Il n’existe pas en Chine de système monétaire avec étalon déterminé : l’unité porte le nom de taël, mais représente, selon les lieux, un poids et un titre différens d’argent. D’après les conventions qui l’ont établi, le taël de Canton devrait être de 37 gr. 783 d’argent ; dans la pratique, il n’est que de 37 gr. 58. Le taël employé par le commerce international est celui de Shanghaï, qui correspond à 36 gr. 65. Quant au taël haikwan, destiné au règlement des droits d’importation, la direction des douanes en fixe la valeur en monnaies européennes au début de chaque mois. C’est à Shanghaï que se fabriquent les lingots d’argent fin (sycee, littéralement sai cee, soie pure), pesant environ 1 840 grammes et valant par conséquent une cinquantaine de taëls : ces lingots ne servent pas aux usages courans, mais aux comptes de banque et aux compensations. La monnaie d’argent qui circule le plus, en dehors des lingots, est la piastre mexicaine, que les essayeurs chinois poinçonnent après l’avoir vérifiée et qui prend alors le nom de chopped dollar. Le taël, monnaie de compte qui, théoriquement, devrait être égale à une once d’argent pur, se divise en 10 tsien (mace en anglais) ; le tsien en 10 fen ou candarin ; celui-ci à son tour en 10 li.

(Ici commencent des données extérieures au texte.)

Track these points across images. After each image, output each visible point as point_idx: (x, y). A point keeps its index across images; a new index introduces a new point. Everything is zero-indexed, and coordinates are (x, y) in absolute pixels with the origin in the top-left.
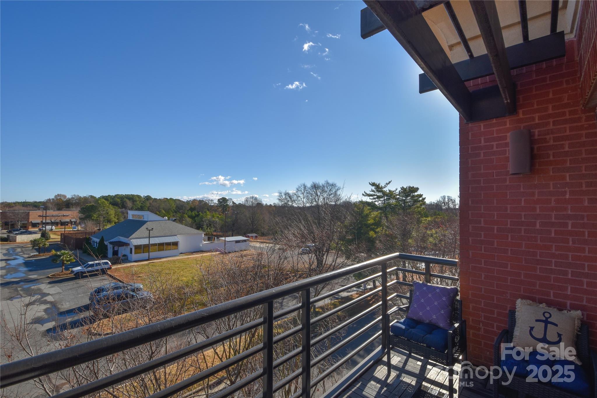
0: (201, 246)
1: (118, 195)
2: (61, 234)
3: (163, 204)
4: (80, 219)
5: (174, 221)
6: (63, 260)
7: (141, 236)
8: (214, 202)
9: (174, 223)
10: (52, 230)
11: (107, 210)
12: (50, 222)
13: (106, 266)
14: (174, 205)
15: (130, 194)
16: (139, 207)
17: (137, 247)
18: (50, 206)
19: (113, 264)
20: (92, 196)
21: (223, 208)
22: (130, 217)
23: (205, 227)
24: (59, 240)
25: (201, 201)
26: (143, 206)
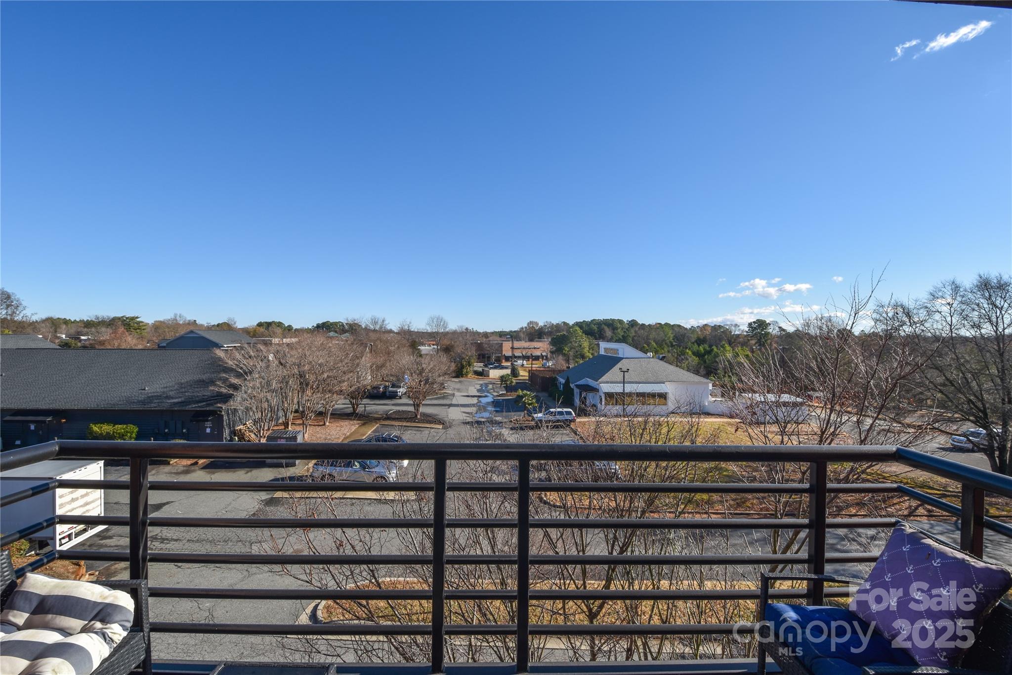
0: (707, 404)
1: (594, 320)
2: (529, 370)
3: (654, 333)
4: (552, 352)
5: (661, 359)
6: (524, 403)
7: (614, 380)
8: (742, 328)
9: (662, 362)
10: (523, 365)
11: (580, 341)
12: (521, 355)
13: (568, 417)
14: (672, 334)
15: (609, 318)
16: (621, 337)
17: (610, 396)
18: (522, 335)
19: (579, 415)
20: (564, 323)
21: (759, 340)
22: (602, 352)
23: (720, 372)
24: (527, 378)
25: (716, 328)
26: (626, 335)
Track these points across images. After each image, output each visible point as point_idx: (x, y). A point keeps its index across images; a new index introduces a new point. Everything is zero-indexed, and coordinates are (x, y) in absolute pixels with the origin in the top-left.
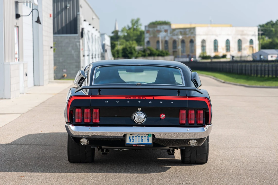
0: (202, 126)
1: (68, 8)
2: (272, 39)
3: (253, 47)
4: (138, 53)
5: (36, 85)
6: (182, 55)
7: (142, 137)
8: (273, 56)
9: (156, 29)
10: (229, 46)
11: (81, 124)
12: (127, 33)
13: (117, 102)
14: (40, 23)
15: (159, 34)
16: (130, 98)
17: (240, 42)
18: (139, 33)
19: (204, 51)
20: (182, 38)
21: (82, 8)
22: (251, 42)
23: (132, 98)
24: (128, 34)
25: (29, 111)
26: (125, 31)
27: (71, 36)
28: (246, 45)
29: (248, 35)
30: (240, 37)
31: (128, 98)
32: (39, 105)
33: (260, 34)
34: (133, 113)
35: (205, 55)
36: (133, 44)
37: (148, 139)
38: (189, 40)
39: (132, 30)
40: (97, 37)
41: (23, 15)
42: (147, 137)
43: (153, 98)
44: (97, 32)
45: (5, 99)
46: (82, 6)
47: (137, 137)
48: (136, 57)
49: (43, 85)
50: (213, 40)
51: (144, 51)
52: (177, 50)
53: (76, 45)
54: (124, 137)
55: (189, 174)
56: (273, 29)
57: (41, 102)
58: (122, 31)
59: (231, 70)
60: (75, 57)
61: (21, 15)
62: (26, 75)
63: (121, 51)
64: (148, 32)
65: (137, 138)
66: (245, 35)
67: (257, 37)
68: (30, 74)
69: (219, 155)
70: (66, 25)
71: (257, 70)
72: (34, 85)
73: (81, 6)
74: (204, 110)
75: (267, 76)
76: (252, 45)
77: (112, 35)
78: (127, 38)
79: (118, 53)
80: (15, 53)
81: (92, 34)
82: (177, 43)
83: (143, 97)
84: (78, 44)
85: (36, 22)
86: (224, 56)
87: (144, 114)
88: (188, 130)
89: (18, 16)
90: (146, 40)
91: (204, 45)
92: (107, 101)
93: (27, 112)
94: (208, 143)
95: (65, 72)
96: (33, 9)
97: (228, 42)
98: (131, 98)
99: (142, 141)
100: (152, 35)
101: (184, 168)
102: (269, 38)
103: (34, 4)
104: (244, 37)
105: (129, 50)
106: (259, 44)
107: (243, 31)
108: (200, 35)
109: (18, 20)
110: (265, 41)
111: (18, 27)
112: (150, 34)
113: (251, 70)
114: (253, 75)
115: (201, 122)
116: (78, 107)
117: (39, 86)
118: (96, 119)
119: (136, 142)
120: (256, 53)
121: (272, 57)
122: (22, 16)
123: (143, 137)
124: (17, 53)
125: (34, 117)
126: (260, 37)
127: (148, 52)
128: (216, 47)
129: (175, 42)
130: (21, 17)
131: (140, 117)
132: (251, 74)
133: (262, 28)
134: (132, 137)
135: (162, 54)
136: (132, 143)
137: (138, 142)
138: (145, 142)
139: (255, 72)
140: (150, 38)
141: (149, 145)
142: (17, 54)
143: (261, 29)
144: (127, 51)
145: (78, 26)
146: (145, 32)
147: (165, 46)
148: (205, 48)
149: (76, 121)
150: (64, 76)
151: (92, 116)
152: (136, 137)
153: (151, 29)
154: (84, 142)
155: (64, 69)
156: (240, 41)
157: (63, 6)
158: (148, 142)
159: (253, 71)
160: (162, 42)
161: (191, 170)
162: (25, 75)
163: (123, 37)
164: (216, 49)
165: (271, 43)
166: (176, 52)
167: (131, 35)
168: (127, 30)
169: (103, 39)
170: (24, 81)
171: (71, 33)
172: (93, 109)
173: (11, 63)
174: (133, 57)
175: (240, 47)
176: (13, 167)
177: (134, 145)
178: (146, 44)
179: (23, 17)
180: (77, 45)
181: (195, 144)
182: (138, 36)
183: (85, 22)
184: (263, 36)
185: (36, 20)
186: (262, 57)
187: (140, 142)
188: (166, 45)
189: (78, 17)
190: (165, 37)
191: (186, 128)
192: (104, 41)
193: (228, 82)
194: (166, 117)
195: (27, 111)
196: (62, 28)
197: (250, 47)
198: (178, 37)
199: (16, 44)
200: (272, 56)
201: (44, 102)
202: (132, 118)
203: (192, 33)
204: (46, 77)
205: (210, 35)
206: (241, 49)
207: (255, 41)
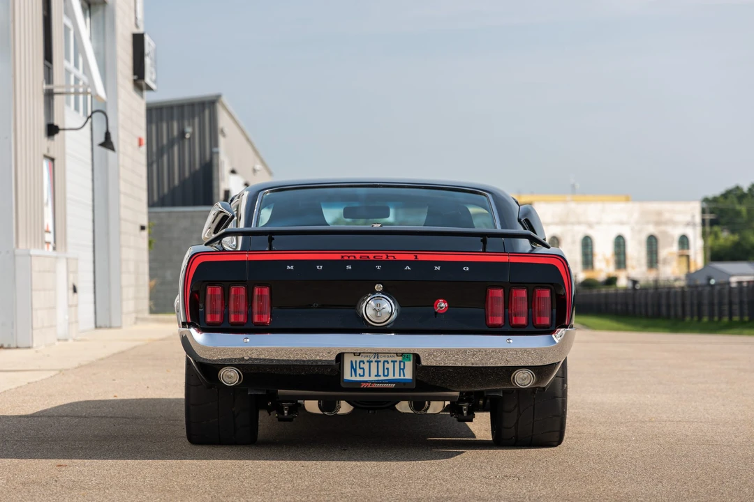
0: (548, 331)
1: (188, 136)
2: (739, 235)
3: (688, 257)
5: (100, 327)
7: (386, 363)
10: (624, 254)
11: (222, 326)
13: (318, 267)
14: (113, 149)
16: (352, 258)
17: (652, 243)
21: (224, 135)
22: (684, 241)
23: (358, 257)
25: (80, 367)
27: (195, 212)
28: (668, 250)
29: (674, 224)
30: (651, 230)
31: (349, 257)
33: (707, 222)
34: (361, 297)
37: (402, 367)
41: (67, 127)
42: (400, 362)
43: (416, 258)
45: (17, 347)
46: (226, 130)
47: (372, 361)
49: (120, 327)
50: (579, 238)
54: (336, 362)
56: (743, 209)
61: (60, 126)
62: (75, 290)
65: (374, 365)
66: (666, 223)
67: (699, 229)
68: (86, 295)
70: (183, 182)
71: (700, 305)
72: (96, 327)
73: (222, 131)
74: (553, 288)
75: (726, 319)
76: (686, 252)
80: (45, 228)
83: (389, 255)
85: (102, 145)
86: (611, 281)
87: (391, 302)
88: (511, 341)
89: (52, 130)
92: (292, 267)
93: (76, 368)
94: (563, 386)
96: (94, 109)
97: (620, 243)
98: (355, 257)
99: (386, 374)
102: (733, 232)
103: (97, 95)
104: (663, 228)
106: (705, 248)
107: (659, 213)
109: (52, 143)
110: (722, 241)
111: (53, 160)
113: (683, 305)
114: (688, 319)
115: (546, 321)
116: (213, 283)
117: (110, 327)
118: (261, 314)
119: (370, 376)
120: (697, 272)
122: (64, 129)
123: (388, 363)
124: (51, 229)
125: (94, 374)
126: (708, 229)
128: (590, 257)
130: (61, 132)
131: (381, 308)
132: (684, 314)
133: (713, 205)
134: (360, 362)
136: (358, 378)
137: (376, 376)
138: (394, 376)
139: (695, 308)
141: (404, 384)
142: (50, 232)
143: (710, 208)
145: (215, 183)
149: (209, 319)
151: (252, 306)
152: (370, 362)
154: (230, 377)
156: (654, 240)
157: (176, 133)
158: (402, 377)
159: (688, 308)
162: (71, 291)
164: (588, 261)
165: (737, 245)
170: (70, 306)
171: (195, 204)
172: (253, 288)
173: (33, 252)
175: (654, 256)
176: (38, 451)
177: (363, 385)
179: (67, 133)
181: (528, 382)
183: (233, 177)
184: (716, 228)
185: (102, 139)
186: (713, 282)
187: (380, 376)
189: (215, 161)
191: (504, 338)
194: (449, 306)
195: (76, 366)
196: (173, 191)
197: (681, 256)
199: (47, 204)
202: (359, 312)
204: (129, 306)
205: (573, 224)
206: (657, 262)
207: (695, 239)
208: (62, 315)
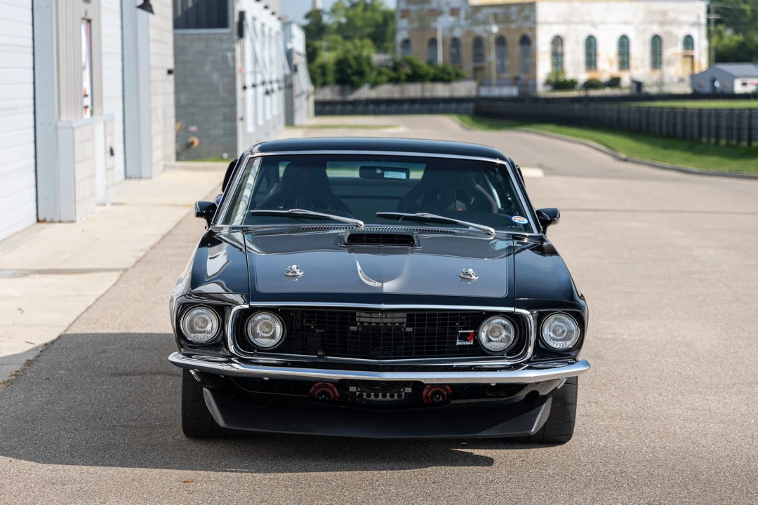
2: (744, 35)
3: (692, 57)
4: (380, 73)
5: (130, 178)
6: (498, 78)
8: (748, 81)
9: (426, 7)
10: (628, 54)
12: (347, 16)
14: (151, 11)
15: (435, 21)
17: (656, 43)
18: (379, 18)
19: (560, 67)
20: (500, 30)
22: (688, 42)
24: (350, 20)
25: (137, 262)
26: (342, 12)
27: (210, 34)
28: (673, 51)
29: (679, 23)
30: (656, 30)
32: (159, 243)
33: (712, 21)
35: (561, 78)
36: (362, 47)
38: (517, 38)
39: (359, 10)
40: (273, 33)
44: (274, 18)
45: (60, 222)
48: (374, 85)
49: (150, 178)
50: (583, 37)
51: (396, 67)
52: (485, 64)
53: (225, 60)
55: (648, 472)
56: (748, 8)
57: (164, 232)
58: (334, 11)
59: (644, 125)
60: (222, 93)
62: (112, 153)
63: (331, 68)
64: (405, 14)
66: (671, 23)
67: (704, 30)
68: (119, 150)
69: (710, 411)
72: (126, 177)
76: (690, 53)
77: (306, 22)
78: (346, 31)
79: (324, 74)
80: (84, 93)
81: (263, 25)
82: (486, 44)
84: (229, 55)
85: (141, 7)
86: (614, 82)
90: (401, 36)
91: (559, 50)
93: (134, 266)
95: (194, 134)
97: (624, 43)
100: (416, 25)
101: (627, 452)
102: (736, 32)
104: (667, 28)
105: (353, 63)
106: (710, 49)
107: (664, 13)
108: (547, 23)
110: (726, 41)
111: (89, 21)
112: (411, 22)
117: (140, 178)
120: (702, 73)
121: (744, 84)
124: (88, 92)
125: (158, 280)
126: (712, 28)
127: (407, 70)
128: (593, 57)
129: (478, 42)
132: (701, 135)
133: (718, 5)
135: (446, 77)
140: (411, 31)
142: (87, 96)
143: (716, 8)
144: (350, 66)
145: (230, 5)
146: (398, 15)
147: (452, 55)
148: (562, 58)
150: (192, 143)
153: (413, 8)
155: (193, 124)
156: (658, 40)
160: (444, 43)
161: (649, 458)
162: (109, 154)
163: (335, 27)
164: (591, 61)
165: (742, 46)
166: (482, 69)
167: (359, 23)
168: (347, 10)
169: (288, 37)
170: (107, 170)
171: (209, 25)
173: (74, 124)
174: (365, 82)
175: (658, 56)
176: (154, 449)
178: (399, 49)
180: (227, 57)
182: (378, 26)
184: (721, 27)
185: (140, 4)
186: (717, 84)
188: (454, 51)
190: (451, 29)
192: (291, 42)
193: (636, 158)
195: (133, 261)
196: (186, 13)
197: (685, 56)
198: (488, 28)
199: (85, 67)
200: (744, 82)
201: (169, 233)
203: (527, 18)
204: (158, 155)
205: (576, 23)
206: (661, 63)
207: (700, 39)
208: (100, 180)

Le métal argent n’est pas aussi répandu qu’on se l’imagine communément : le rapport de la mission lyonnaise d’exploration commerciale dans le pays (1895-1897), nourri d’une foule de renseignemens de la plus haute valeur, fait à cet égard une comparaison pittoresque : la Chine, dit-il, est une sphère dont l’enveloppe est en argent et dont la teneur en ce métal diminue à mesure qu’on s’éloigne de la périphérie. C’est dans les ports et dans la partie des provinces orientales qui sont en relations suivies avec les étrangers que les monnaies et lingots d’argent apparaissent en plus grande quantité ; dans l’intérieur du pays, dans les hautes vallées des fleuves, la monnaie de billon, la sapèque, composée d’un alliage de cuivre et de zinc, auxquels s’ajoutent souvent du plomb et de l’étain, règne en souveraine. De valeur infime, ces pièces, percées d’un trou central, sont réunies par ligatures de 400, 500 ou 1 000 unités ; les salaires des ouvriers, les loyers, les fermages, les prix des denrées de première nécessité, s’expriment en sapèques.